(Text excerpt)
···

Johannes BRAHMS (1833-1897)
The Songs - Volume 9
Robin Tritschler (tenor)
Harriet Burns (soprano)
Graham Johnson (piano)
rec. 2018, All Saints‘ Church, East Finchley, London
Sung texts with English translations enclosed
HYPERION CDJ33129 [74:13]
Hyperion’s admirable cycle of Brahms’s complete songs, masterminded and accompanied by the indefatigable Graham Johnson, has been long on its way. Volume 1 with Angelika Kirchschlager was recorded in August 2008 and was issued in June 2010. Then volume after volume have arrived at a steady but not rushed speed, roughly one disc a year. It seems however that it has accelerated towards the end. Volume 8 with Harriet Burns, who then made her recording debut, was reviewed by Roy Westbrook in October 2019 and by myself the following month. Now, after just a half-year, it’s time for volume 9, and here Robin Tritschler, who was Ms Burns’s sidekick in a few of the German folk songs, now is at the helm with his former mate as assistant.

···

(Short task 1) Name every person mentioned in the Brahms songs review.
(Short task 2) Repeat the part of the Brahms songs review that opens with the words containing "Graham Johnson (piano)" and closes with "mate as assistant.".
The entries that come after this review have no connection to it.

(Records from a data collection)
···

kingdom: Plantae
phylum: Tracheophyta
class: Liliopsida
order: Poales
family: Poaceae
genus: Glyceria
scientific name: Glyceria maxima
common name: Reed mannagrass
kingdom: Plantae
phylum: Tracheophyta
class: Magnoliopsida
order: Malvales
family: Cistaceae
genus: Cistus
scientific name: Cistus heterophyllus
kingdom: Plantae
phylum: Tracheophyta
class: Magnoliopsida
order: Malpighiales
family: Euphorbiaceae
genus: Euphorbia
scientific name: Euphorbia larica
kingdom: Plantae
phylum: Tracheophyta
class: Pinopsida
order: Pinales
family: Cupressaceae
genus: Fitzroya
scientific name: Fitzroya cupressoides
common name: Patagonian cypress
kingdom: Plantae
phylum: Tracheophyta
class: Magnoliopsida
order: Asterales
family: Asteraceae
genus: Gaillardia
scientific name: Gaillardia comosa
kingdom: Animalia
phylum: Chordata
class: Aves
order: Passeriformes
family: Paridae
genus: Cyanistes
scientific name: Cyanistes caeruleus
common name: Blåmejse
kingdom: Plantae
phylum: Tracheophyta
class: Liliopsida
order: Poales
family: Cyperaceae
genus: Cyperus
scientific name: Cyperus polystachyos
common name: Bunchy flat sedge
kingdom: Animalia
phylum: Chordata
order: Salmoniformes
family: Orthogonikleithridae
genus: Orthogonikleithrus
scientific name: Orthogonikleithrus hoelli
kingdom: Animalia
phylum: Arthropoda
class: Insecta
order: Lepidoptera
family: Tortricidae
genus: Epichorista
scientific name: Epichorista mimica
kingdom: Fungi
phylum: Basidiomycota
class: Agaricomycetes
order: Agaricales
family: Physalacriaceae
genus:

···

(Task solution 1) Johannes Brahms, Robin Tritschler, Harriet Burns, Graham Johnson, Angelika Kirchschlager, Roy Westbrook

(Task solution 2)
Graham Johnson (piano)
rec. 2018, All Saints‘ Church, East Finchley, London
Sung texts with English translations enclosed
HYPERION CDJ33129 [74:13]
Hyperion’s admirable cycle of Brahms’s complete songs, masterminded and accompanied by the indefatigable Graham Johnson, has been long on its way. Volume 1 with Angelika Kirchschlager was recorded in August 2008 and was issued in June 2010. Then volume after volume have arrived at a steady but not rushed speed, roughly one disc a year. It seems however that it has accelerated towards the end. Volume 8 with Harriet Burns, who then made her recording debut, was reviewed by Roy Westbrook in October 2019 and by myself the following month. Now, after just a half-year, it’s time for volume 9, and here Robin Tritschler, who was Ms Burns’s sidekick in a few of the German folk songs, now is at the helm with his former mate as assistant.